7月から小・中学生、同市でホームスティし交流(6月12日・火)

  大仙市は7月から韓国青少年ツアー受け入れのため11日、同市韓国青少年交流委員会長の栗林次美市長が、韓国青少年北ソウル連盟のチョン・チャンワン事務局長(55)と青少年交流に関する覚書を交わした。チョン事務局長とソウル連盟(海外研修担当)のホ・ソヨン課長(35)が同日、協和スキー場などを事前視察のため同市を訪れたのを機に協和市民会館「和ピア」で出迎え、調印式を行ったもの。

  青少年受け入れ事業は、昨年10月に県が秋田・ソウル便就航5周年を記念して企画した「合同ソウルセールス事業」で、「協和スキー場への韓国人客の誘致」の打診を受けて訪韓した栗林市長とスキー場担当の教育委員会職員が韓国青少年連盟にPR。韓国ではスキー場はあっても実際の雪は降ることがなく、ほとんどが人工降雪機を使ってのゲレンデ整備という。このため韓国の若いスキーヤーは「自然の雪で滑りたい」というが憧れが強いという。

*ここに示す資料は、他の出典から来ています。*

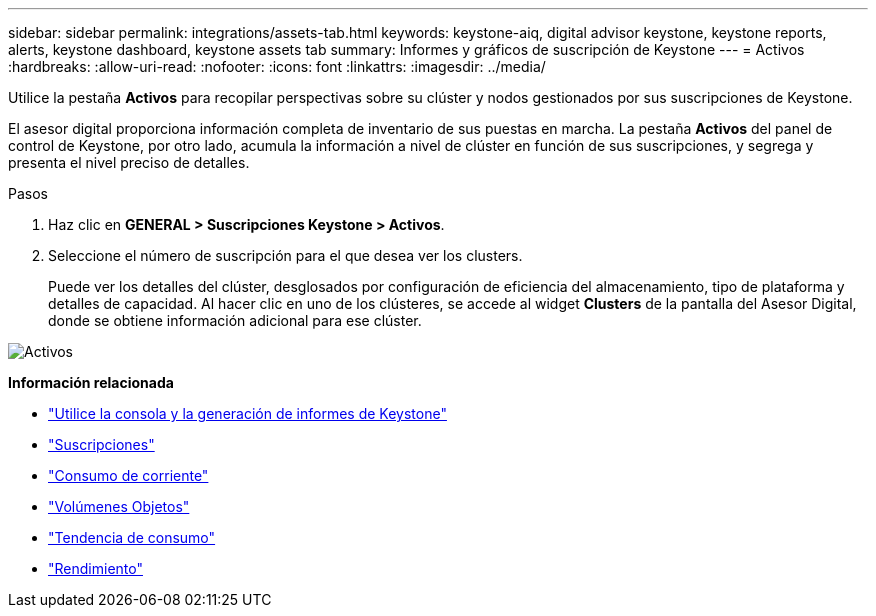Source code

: ---
sidebar: sidebar 
permalink: integrations/assets-tab.html 
keywords: keystone-aiq, digital advisor keystone, keystone reports, alerts, keystone dashboard, keystone assets tab 
summary: Informes y gráficos de suscripción de Keystone 
---
= Activos
:hardbreaks:
:allow-uri-read: 
:nofooter: 
:icons: font
:linkattrs: 
:imagesdir: ../media/


[role="lead"]
Utilice la pestaña *Activos* para recopilar perspectivas sobre su clúster y nodos gestionados por sus suscripciones de Keystone.

El asesor digital proporciona información completa de inventario de sus puestas en marcha. La pestaña *Activos* del panel de control de Keystone, por otro lado, acumula la información a nivel de clúster en función de sus suscripciones, y segrega y presenta el nivel preciso de detalles.

.Pasos
. Haz clic en *GENERAL > Suscripciones Keystone > Activos*.
. Seleccione el número de suscripción para el que desea ver los clusters.
+
Puede ver los detalles del clúster, desglosados por configuración de eficiencia del almacenamiento, tipo de plataforma y detalles de capacidad. Al hacer clic en uno de los clústeres, se accede al widget *Clusters* de la pantalla del Asesor Digital, donde se obtiene información adicional para ese clúster.



image:assets-tab-3.png["Activos"]

*Información relacionada*

* link:../integrations/aiq-keystone-details.html["Utilice la consola y la generación de informes de Keystone"]
* link:../integrations/subscriptions-tab.html["Suscripciones"]
* link:../integrations/current-usage-tab.html["Consumo de corriente"]
* link:../integrations/volumes-objects-tab.html["Volúmenes  Objetos"]
* link:../integrations/capacity-trend-tab.html["Tendencia de consumo"]
* link:../integrations/performance-tab.html["Rendimiento"]

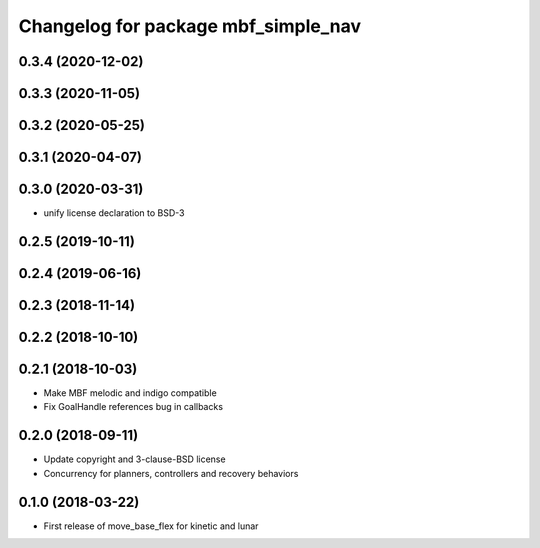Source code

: ^^^^^^^^^^^^^^^^^^^^^^^^^^^^^^^^^^^^
Changelog for package mbf_simple_nav
^^^^^^^^^^^^^^^^^^^^^^^^^^^^^^^^^^^^

0.3.4 (2020-12-02)
------------------

0.3.3 (2020-11-05)
------------------

0.3.2 (2020-05-25)
------------------

0.3.1 (2020-04-07)
------------------

0.3.0 (2020-03-31)
------------------
* unify license declaration to BSD-3

0.2.5 (2019-10-11)
------------------

0.2.4 (2019-06-16)
------------------

0.2.3 (2018-11-14)
------------------

0.2.2 (2018-10-10)
------------------

0.2.1 (2018-10-03)
------------------
* Make MBF melodic and indigo compatible
* Fix GoalHandle references bug in callbacks

0.2.0 (2018-09-11)
------------------
* Update copyright and 3-clause-BSD license
* Concurrency for planners, controllers and recovery behaviors

0.1.0 (2018-03-22)
------------------
* First release of move_base_flex for kinetic and lunar
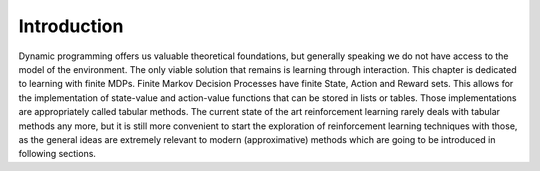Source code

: ============
Introduction
============

Dynamic programming offers us valuable theoretical foundations, but generally speaking we do not have access to the model of the environment. The only viable solution that remains is learning through interaction. This chapter is dedicated to learning with finite MDPs. Finite Markov Decision Processes have finite State, Action and Reward sets. This allows for the implementation of state-value and action-value functions that can be stored in lists or tables. Those implementations are appropriately called tabular methods. The current state of the art reinforcement learning rarely deals with tabular methods any more, but it is still more convenient to start the exploration of reinforcement learning techniques with those, as the general ideas are extremely relevant to modern (approximative) methods which are going to be introduced in following sections.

  こうしたことから市では冬場の受け入れをメインに秋田空港にも近い協和スキー場を売り込んだが、暖冬のため今冬は実現しなかった。その後、韓国側から夏休み期間を利用した青少年ツアーの受け入れの要望があり、市では教育委員会と市内の各観光協会及び協和国際交流協会を構成員とする「大仙市韓国青少年交流委員会」を設立、青少年の国際交流や観光客増加による経済効果にも期待し、受け入れ準備を進めていた。

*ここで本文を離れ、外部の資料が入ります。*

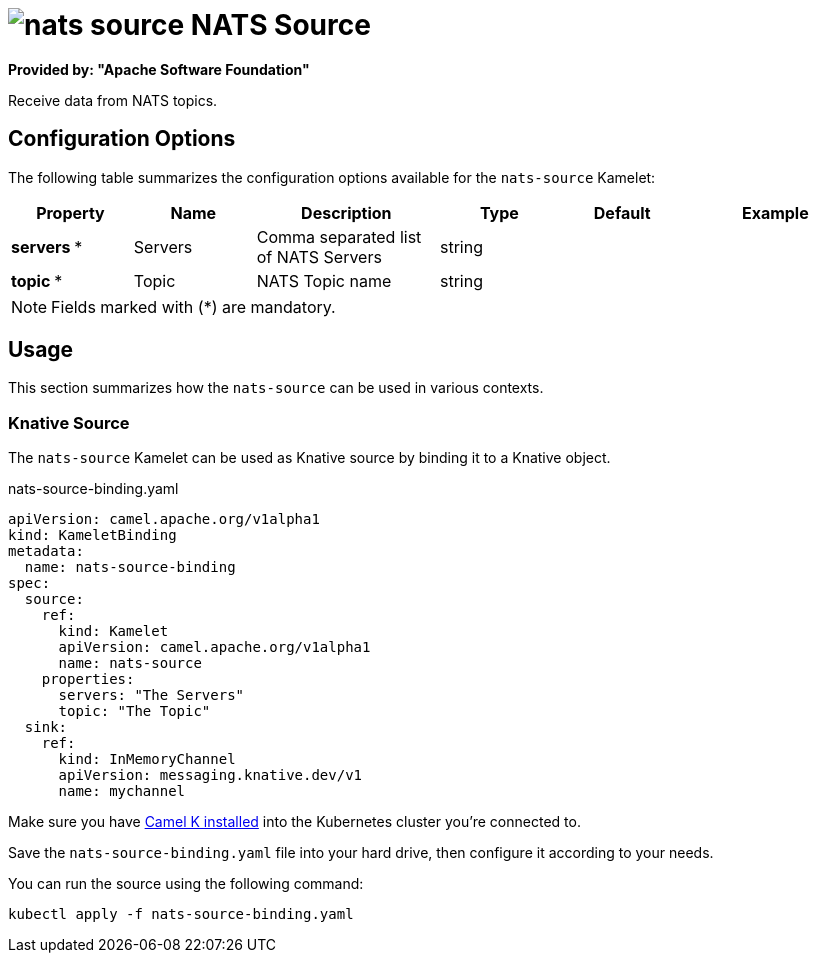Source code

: // THIS FILE IS AUTOMATICALLY GENERATED: DO NOT EDIT
= image:kamelets/nats-source.svg[] NATS Source

*Provided by: "Apache Software Foundation"*

Receive data from NATS topics.

== Configuration Options

The following table summarizes the configuration options available for the `nats-source` Kamelet:
[width="100%",cols="2,^2,3,^2,^2,^3",options="header"]
|===
| Property| Name| Description| Type| Default| Example
| *servers {empty}* *| Servers| Comma separated list of NATS Servers| string| | 
| *topic {empty}* *| Topic| NATS Topic name| string| | 
|===

NOTE: Fields marked with ({empty}*) are mandatory.

== Usage

This section summarizes how the `nats-source` can be used in various contexts.

=== Knative Source

The `nats-source` Kamelet can be used as Knative source by binding it to a Knative object.

.nats-source-binding.yaml
[source,yaml]
----
apiVersion: camel.apache.org/v1alpha1
kind: KameletBinding
metadata:
  name: nats-source-binding
spec:
  source:
    ref:
      kind: Kamelet
      apiVersion: camel.apache.org/v1alpha1
      name: nats-source
    properties:
      servers: "The Servers"
      topic: "The Topic"
  sink:
    ref:
      kind: InMemoryChannel
      apiVersion: messaging.knative.dev/v1
      name: mychannel

----

Make sure you have xref:latest@camel-k::installation/installation.adoc[Camel K installed] into the Kubernetes cluster you're connected to.

Save the `nats-source-binding.yaml` file into your hard drive, then configure it according to your needs.

You can run the source using the following command:

[source,shell]
----
kubectl apply -f nats-source-binding.yaml
----
// THIS FILE IS AUTOMATICALLY GENERATED: DO NOT EDIT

  チョン事務局長とホ課長は11日秋田空港到着後、県が派遣した通訳と市職員らに迎えられ道の駅「協和」や仙北市角館町を訪問、そして和ピアでの調印式に臨んだ。

  栗林市長は「日本と韓国を含めた朝鮮半島とは2000年以上にわたる文化や経済交流があった。両国との長い歴史の中ではわが国が大変、困難を強いた時代もあったが、その不幸な歴史を反省しながら、これからは前向きに青少年の交流に取り組み、本当の意味での両国との友好、友情関係が育つことを期待したい」とあいさつ。これに対してチョン事務局長は「秋田は定期便が就航する前まではソウルからのアクセスは難しかったが、これから大仙市という素晴らしい場所で、青少年と素晴らしい交流ができることを嬉しく思っている。私たちができることも考えながら交流を深めたい」と礼を述べた。

  そして「友好、平等、互恵と信頼に基づき、国際化時代にふさわしい青少年を育成するため教育、芸術文化、スポーツなど幅広い分野で交流を行う」などと書いた覚書に署名して握手を交わした。

  韓国からの青少年の受け入れの第1陣は中学生で、7月26日から30日までの4泊5日の日程で引率者3人を含めた43人が来る。そしてホームスティしながら学校交流や県立農業科学館、協和の能舞台など市内観光と秋田市、仙北市の観光、さらに茶道や着物の着付け、陶芸体験などをする。受け入れの際には秋田大学の韓国人留学生を中心に大仙市内在住の韓国籍の人や県国際交流員からも通訳としての協力を求めたいとしている。

  第1陣以降は小学生グループで、8月23日まで引率者も含め96人が3回にわたって同市を訪れる。